++++ RECORD SET

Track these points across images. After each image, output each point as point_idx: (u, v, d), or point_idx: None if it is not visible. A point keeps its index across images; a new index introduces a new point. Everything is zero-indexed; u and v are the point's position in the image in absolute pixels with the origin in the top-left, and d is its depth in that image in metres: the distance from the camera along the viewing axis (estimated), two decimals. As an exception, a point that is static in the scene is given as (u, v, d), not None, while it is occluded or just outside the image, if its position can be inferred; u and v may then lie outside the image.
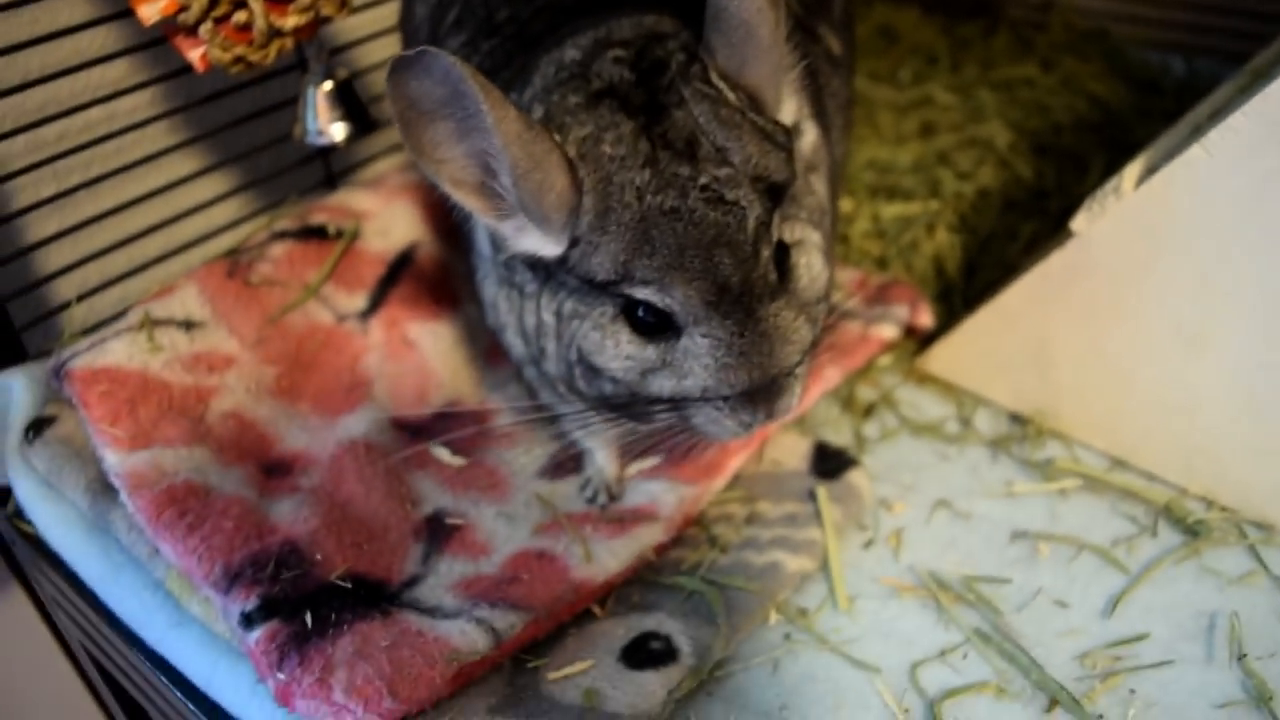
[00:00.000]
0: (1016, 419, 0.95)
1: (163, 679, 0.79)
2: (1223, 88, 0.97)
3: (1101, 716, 0.71)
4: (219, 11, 0.87)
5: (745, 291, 0.65)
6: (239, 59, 0.89)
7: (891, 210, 1.15)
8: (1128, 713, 0.72)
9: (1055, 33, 1.48)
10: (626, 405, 0.71)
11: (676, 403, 0.68)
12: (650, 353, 0.68)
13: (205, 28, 0.87)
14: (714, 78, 0.69)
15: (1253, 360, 0.81)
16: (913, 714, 0.72)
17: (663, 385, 0.68)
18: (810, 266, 0.71)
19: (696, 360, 0.66)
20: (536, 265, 0.71)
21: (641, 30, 0.73)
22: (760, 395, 0.67)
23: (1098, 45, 1.45)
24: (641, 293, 0.66)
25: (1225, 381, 0.83)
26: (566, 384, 0.75)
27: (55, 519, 0.85)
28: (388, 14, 1.13)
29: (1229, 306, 0.80)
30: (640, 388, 0.69)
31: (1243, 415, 0.83)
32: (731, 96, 0.68)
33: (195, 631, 0.77)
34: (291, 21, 0.90)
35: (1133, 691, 0.73)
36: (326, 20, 0.92)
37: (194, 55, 0.89)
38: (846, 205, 1.18)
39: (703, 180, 0.65)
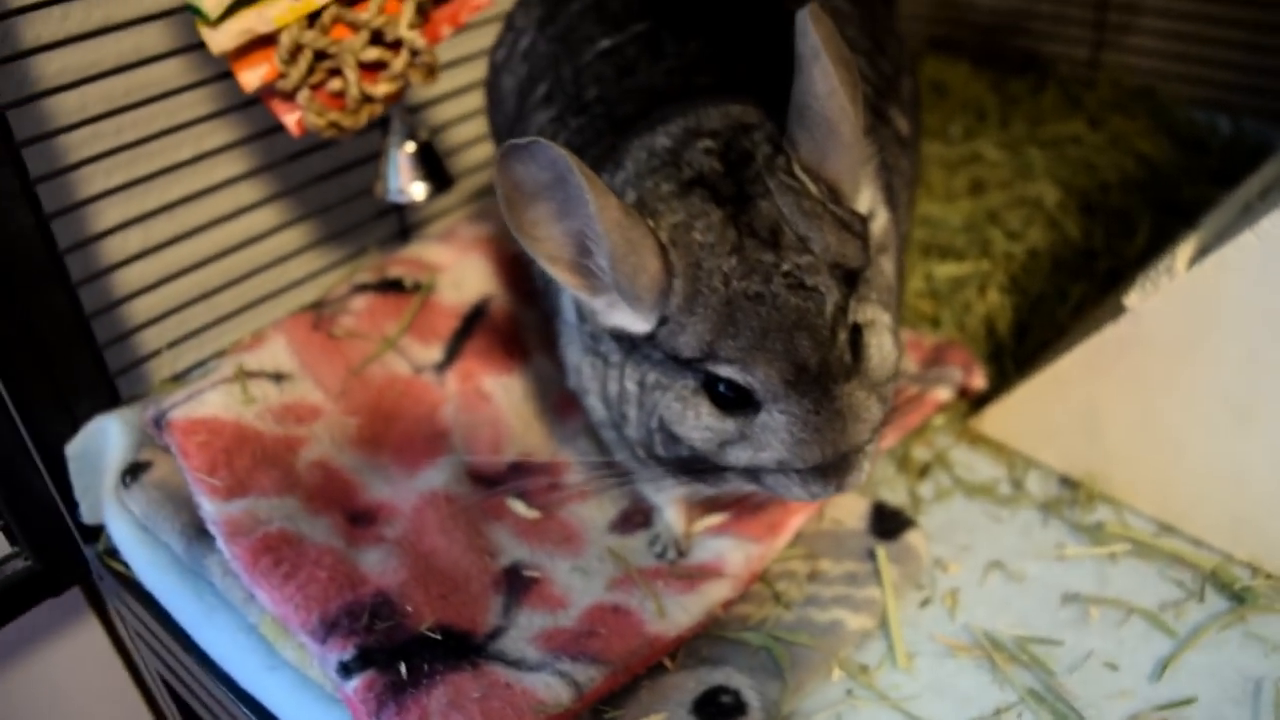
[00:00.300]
0: (1067, 482, 1.00)
1: (253, 717, 0.85)
2: (1271, 162, 1.02)
3: (1151, 778, 0.76)
4: (315, 79, 0.94)
5: (822, 372, 0.70)
6: (332, 123, 0.95)
7: (944, 270, 1.20)
8: (1176, 775, 0.76)
9: (1103, 90, 1.53)
10: (701, 470, 0.76)
11: (750, 470, 0.73)
12: (729, 426, 0.72)
13: (303, 95, 0.93)
14: (797, 170, 0.73)
15: (1296, 435, 0.85)
16: (970, 771, 0.77)
17: (739, 456, 0.73)
18: (881, 347, 0.75)
19: (773, 435, 0.71)
20: (622, 337, 0.76)
21: (729, 120, 0.78)
22: (831, 469, 0.71)
23: (1145, 103, 1.49)
24: (724, 370, 0.70)
25: (1271, 454, 0.87)
26: (645, 448, 0.79)
27: (150, 560, 0.91)
28: (464, 75, 1.19)
29: (1276, 383, 0.85)
30: (717, 457, 0.74)
31: (1288, 487, 0.87)
32: (813, 188, 0.73)
33: (289, 675, 0.82)
34: (383, 89, 0.96)
35: (1181, 754, 0.78)
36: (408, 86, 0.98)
37: (290, 120, 0.95)
38: (900, 264, 1.23)
39: (785, 267, 0.70)
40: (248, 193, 1.13)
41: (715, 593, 0.85)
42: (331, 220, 1.19)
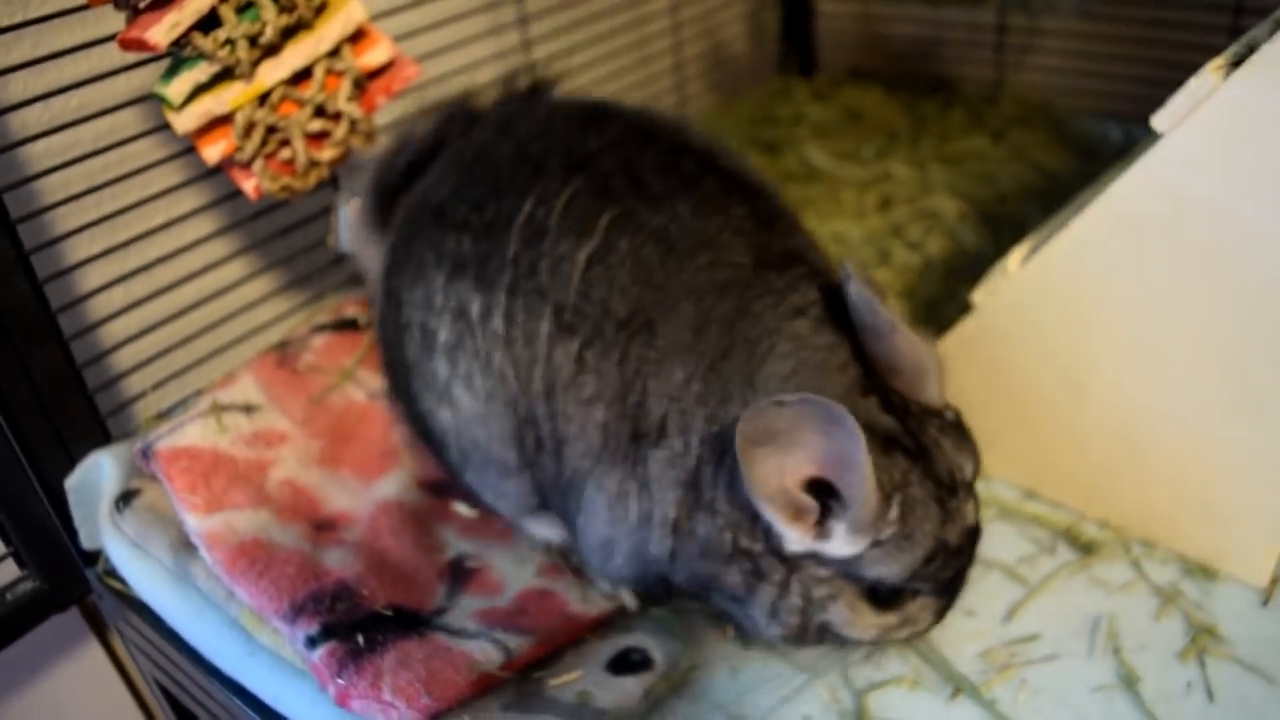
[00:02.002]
0: (945, 461, 1.19)
1: (238, 700, 1.03)
2: (1110, 172, 1.22)
3: (995, 700, 0.94)
4: (268, 149, 1.14)
5: (959, 572, 0.87)
6: (284, 187, 1.15)
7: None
8: (1018, 697, 0.94)
9: (1006, 107, 1.73)
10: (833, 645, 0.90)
11: None
12: (891, 619, 0.85)
13: (257, 165, 1.13)
14: (932, 409, 0.85)
15: (1123, 404, 1.04)
16: (843, 702, 0.95)
17: (898, 633, 0.87)
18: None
19: (932, 611, 0.87)
20: (787, 562, 0.84)
21: (853, 367, 0.85)
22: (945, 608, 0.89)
23: (1043, 117, 1.70)
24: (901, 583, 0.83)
25: (1105, 423, 1.06)
26: (794, 635, 0.88)
27: (143, 574, 1.09)
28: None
29: (1099, 360, 1.04)
30: (878, 638, 0.88)
31: (1122, 449, 1.06)
32: (950, 417, 0.86)
33: (265, 658, 0.99)
34: (328, 155, 1.16)
35: (1024, 681, 0.96)
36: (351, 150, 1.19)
37: (247, 186, 1.15)
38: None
39: (959, 504, 0.83)
40: (217, 249, 1.33)
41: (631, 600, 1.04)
42: (292, 269, 1.39)
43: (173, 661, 1.13)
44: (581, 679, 0.96)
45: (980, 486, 1.14)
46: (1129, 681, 0.95)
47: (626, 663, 0.97)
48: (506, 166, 0.94)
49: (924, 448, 0.82)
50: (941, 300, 1.37)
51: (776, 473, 0.78)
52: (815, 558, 0.82)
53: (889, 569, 0.81)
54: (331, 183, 1.27)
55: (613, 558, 0.94)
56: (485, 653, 0.94)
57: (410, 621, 0.97)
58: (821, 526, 0.81)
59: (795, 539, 0.81)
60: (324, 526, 1.09)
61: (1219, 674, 0.95)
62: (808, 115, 1.78)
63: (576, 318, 0.88)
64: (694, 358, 0.86)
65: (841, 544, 0.81)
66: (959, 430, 0.86)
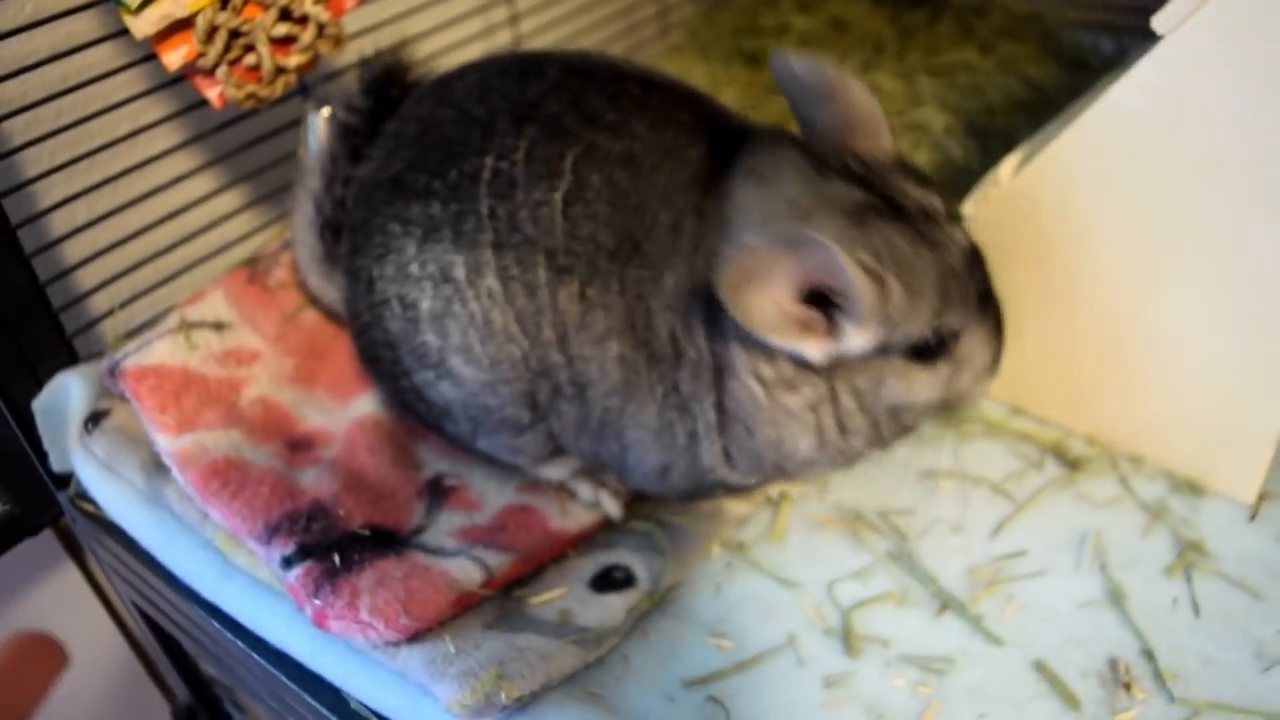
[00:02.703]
0: (932, 377, 1.17)
1: (215, 624, 1.01)
2: (1101, 82, 1.18)
3: (982, 616, 0.93)
4: (232, 55, 1.09)
5: (988, 291, 0.87)
6: (250, 95, 1.10)
7: (831, 196, 1.36)
8: (1005, 612, 0.94)
9: (995, 18, 1.68)
10: (915, 424, 0.90)
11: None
12: (943, 370, 0.85)
13: (221, 71, 1.08)
14: (891, 165, 0.86)
15: (1114, 318, 1.02)
16: (828, 620, 0.94)
17: (961, 382, 0.86)
18: None
19: (978, 348, 0.85)
20: (824, 372, 0.84)
21: (812, 153, 0.85)
22: (999, 344, 0.88)
23: (1033, 28, 1.65)
24: (946, 328, 0.83)
25: (1095, 336, 1.04)
26: (869, 442, 0.89)
27: (115, 496, 1.06)
28: (377, 39, 1.34)
29: (1092, 273, 1.02)
30: (946, 398, 0.87)
31: (1112, 364, 1.04)
32: (908, 167, 0.87)
33: (241, 580, 0.98)
34: (295, 61, 1.11)
35: (1011, 596, 0.95)
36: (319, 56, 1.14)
37: (212, 94, 1.10)
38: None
39: (945, 230, 0.83)
40: (184, 161, 1.28)
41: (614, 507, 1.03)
42: (263, 183, 1.35)
43: (149, 584, 1.11)
44: (564, 597, 0.94)
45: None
46: (1115, 597, 0.94)
47: (609, 580, 0.96)
48: (455, 131, 0.93)
49: (894, 200, 0.82)
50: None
51: (768, 303, 0.78)
52: (844, 358, 0.83)
53: (913, 326, 0.81)
54: (301, 91, 1.22)
55: (669, 479, 0.94)
56: (465, 571, 0.92)
57: (388, 540, 0.95)
58: (833, 327, 0.81)
59: (814, 350, 0.81)
60: (299, 446, 1.07)
61: (1205, 589, 0.95)
62: (793, 26, 1.72)
63: (570, 258, 0.88)
64: (678, 259, 0.86)
65: (859, 337, 0.81)
66: (917, 173, 0.87)
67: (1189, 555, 0.97)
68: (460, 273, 0.90)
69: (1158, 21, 0.89)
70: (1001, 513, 1.02)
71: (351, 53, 1.21)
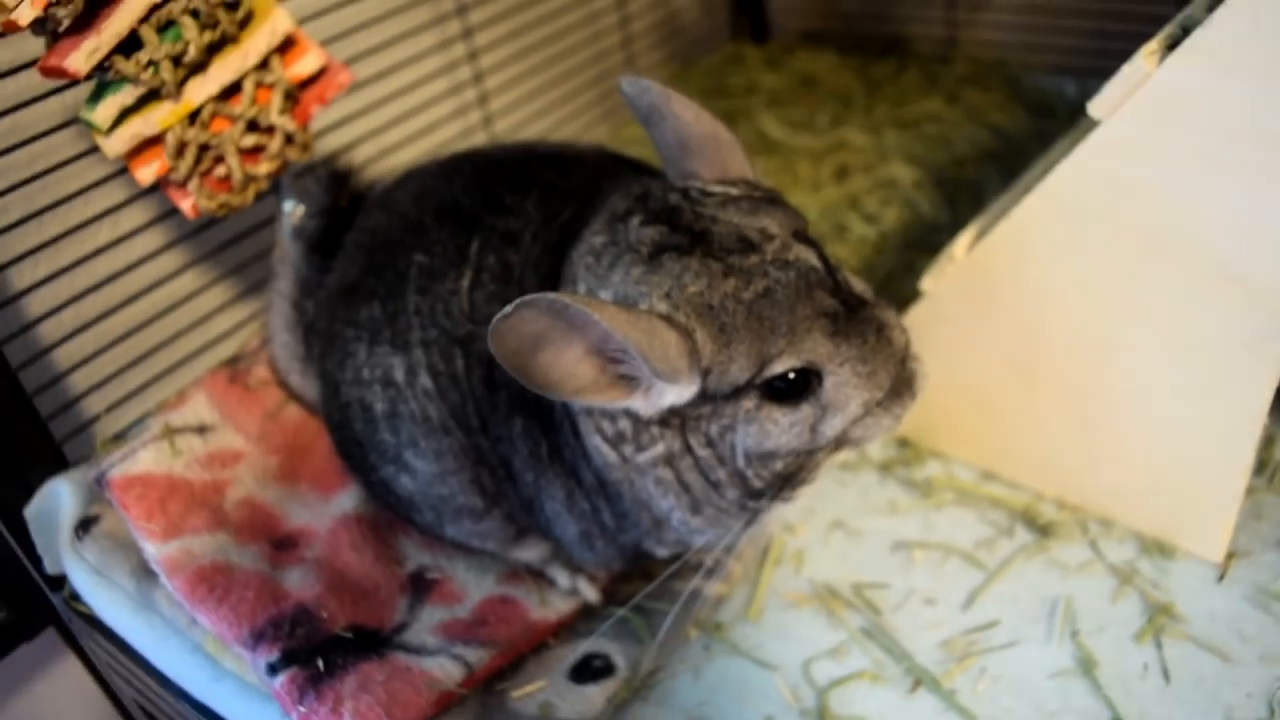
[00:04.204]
0: (904, 444, 1.19)
1: (207, 724, 1.04)
2: (1057, 146, 1.20)
3: (955, 691, 0.95)
4: (203, 167, 1.11)
5: (848, 310, 0.80)
6: (223, 204, 1.13)
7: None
8: (977, 687, 0.95)
9: (959, 66, 1.71)
10: (797, 471, 0.85)
11: (840, 437, 0.83)
12: (806, 410, 0.80)
13: (192, 184, 1.11)
14: (715, 188, 0.83)
15: (1075, 385, 1.03)
16: (804, 701, 0.95)
17: (832, 426, 0.81)
18: (858, 280, 0.85)
19: (847, 385, 0.80)
20: (668, 424, 0.83)
21: (633, 195, 0.84)
22: (902, 385, 0.83)
23: (998, 75, 1.67)
24: (779, 367, 0.78)
25: (1057, 406, 1.06)
26: (743, 493, 0.86)
27: (108, 601, 1.09)
28: (350, 105, 1.37)
29: (1050, 343, 1.03)
30: (813, 443, 0.82)
31: (1076, 429, 1.06)
32: (735, 190, 0.83)
33: (231, 683, 1.00)
34: (264, 169, 1.14)
35: (983, 670, 0.96)
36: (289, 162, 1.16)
37: (185, 205, 1.13)
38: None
39: (769, 257, 0.78)
40: (164, 265, 1.31)
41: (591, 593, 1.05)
42: (244, 278, 1.38)
43: (146, 684, 1.13)
44: (544, 689, 0.96)
45: (939, 469, 1.15)
46: (1086, 666, 0.95)
47: (588, 670, 0.98)
48: (394, 235, 0.98)
49: (699, 232, 0.79)
50: (899, 274, 1.36)
51: (553, 367, 0.76)
52: (701, 400, 0.80)
53: (740, 367, 0.78)
54: (274, 191, 1.25)
55: (596, 548, 0.96)
56: (445, 670, 0.94)
57: (370, 642, 0.97)
58: (636, 383, 0.79)
59: (640, 405, 0.80)
60: (284, 545, 1.09)
61: (1175, 654, 0.96)
62: (761, 83, 1.75)
63: (477, 343, 0.90)
64: None
65: (674, 391, 0.79)
66: (753, 195, 0.83)
67: (1159, 619, 0.98)
68: (399, 375, 0.93)
69: (1093, 107, 0.91)
70: (974, 582, 1.04)
71: (337, 141, 1.24)
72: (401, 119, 1.45)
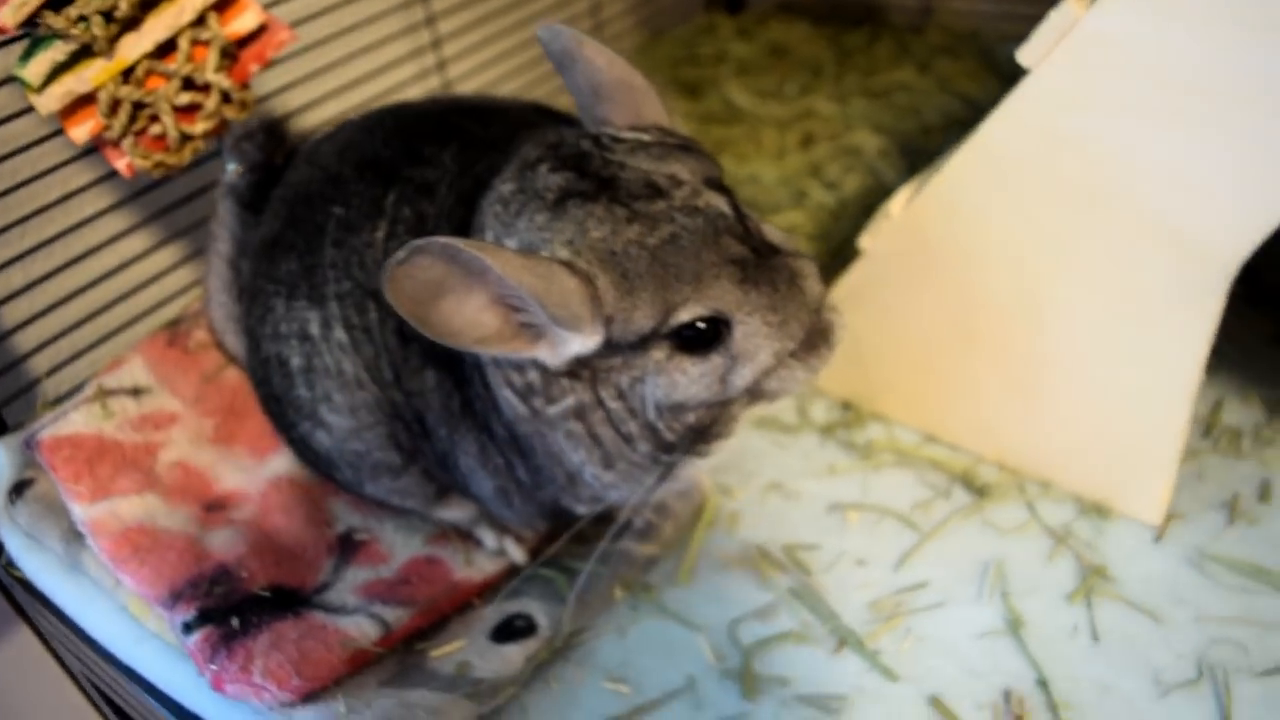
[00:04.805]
0: (847, 406, 1.17)
1: (136, 687, 1.03)
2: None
3: (879, 651, 0.93)
4: (138, 126, 1.11)
5: (758, 258, 0.77)
6: (159, 164, 1.12)
7: (756, 227, 1.36)
8: (902, 646, 0.93)
9: (933, 36, 1.69)
10: (710, 424, 0.83)
11: (752, 388, 0.81)
12: (716, 360, 0.79)
13: (127, 142, 1.11)
14: (627, 134, 0.82)
15: (1011, 345, 1.02)
16: (727, 660, 0.94)
17: (743, 377, 0.79)
18: (776, 230, 0.83)
19: (757, 335, 0.78)
20: (578, 375, 0.81)
21: (545, 143, 0.83)
22: (817, 336, 0.80)
23: (971, 45, 1.65)
24: (685, 315, 0.76)
25: (995, 364, 1.04)
26: (655, 447, 0.85)
27: (40, 565, 1.08)
28: (302, 65, 1.37)
29: (986, 302, 1.02)
30: (724, 394, 0.80)
31: (1014, 391, 1.04)
32: (647, 136, 0.82)
33: (154, 644, 0.99)
34: (200, 128, 1.13)
35: (909, 630, 0.95)
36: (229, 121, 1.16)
37: (120, 164, 1.12)
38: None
39: (677, 203, 0.77)
40: (114, 223, 1.31)
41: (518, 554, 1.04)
42: (193, 240, 1.37)
43: (81, 649, 1.13)
44: (464, 649, 0.95)
45: (881, 432, 1.14)
46: (1014, 626, 0.94)
47: (510, 629, 0.97)
48: (316, 187, 0.97)
49: (606, 178, 0.78)
50: (853, 241, 1.33)
51: (458, 318, 0.75)
52: (607, 350, 0.78)
53: (644, 315, 0.76)
54: (217, 153, 1.25)
55: (511, 504, 0.95)
56: (360, 628, 0.94)
57: (289, 601, 0.96)
58: (541, 332, 0.77)
59: (546, 355, 0.78)
60: (215, 506, 1.09)
61: (1106, 615, 0.94)
62: (731, 53, 1.74)
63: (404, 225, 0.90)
64: None
65: (578, 340, 0.77)
66: (665, 142, 0.81)
67: (1091, 580, 0.96)
68: (315, 329, 0.92)
69: (1022, 55, 0.89)
70: (907, 543, 1.02)
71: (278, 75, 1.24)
72: (358, 82, 1.45)
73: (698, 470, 0.91)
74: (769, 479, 1.10)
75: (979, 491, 1.06)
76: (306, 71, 1.40)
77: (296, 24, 1.33)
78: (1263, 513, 1.01)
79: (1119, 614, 0.94)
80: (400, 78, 1.51)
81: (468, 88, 1.59)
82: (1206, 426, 1.09)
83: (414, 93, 1.54)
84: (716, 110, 1.61)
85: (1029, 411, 1.04)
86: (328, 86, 1.44)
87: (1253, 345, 1.18)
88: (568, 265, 0.75)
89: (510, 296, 0.75)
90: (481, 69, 1.60)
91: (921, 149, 1.47)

++++++++

◆ **WORK TO BE COMPLETED**: Of the entries above, transcribe exactly those lines that fall between the line containing "22: (945, 608, 0.89)" and the line containing "43: (173, 661, 1.13)", together with those two lines.

◆ **OUTPUT FOR THIS TASK**:
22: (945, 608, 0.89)
23: (1043, 117, 1.70)
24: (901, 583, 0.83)
25: (1105, 423, 1.06)
26: (794, 635, 0.88)
27: (143, 574, 1.09)
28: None
29: (1099, 360, 1.04)
30: (878, 638, 0.88)
31: (1122, 449, 1.06)
32: (950, 417, 0.86)
33: (265, 658, 0.99)
34: (328, 155, 1.16)
35: (1024, 681, 0.96)
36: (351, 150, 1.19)
37: (247, 186, 1.15)
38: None
39: (959, 504, 0.83)
40: (217, 249, 1.33)
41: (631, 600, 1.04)
42: (292, 269, 1.39)
43: (173, 661, 1.13)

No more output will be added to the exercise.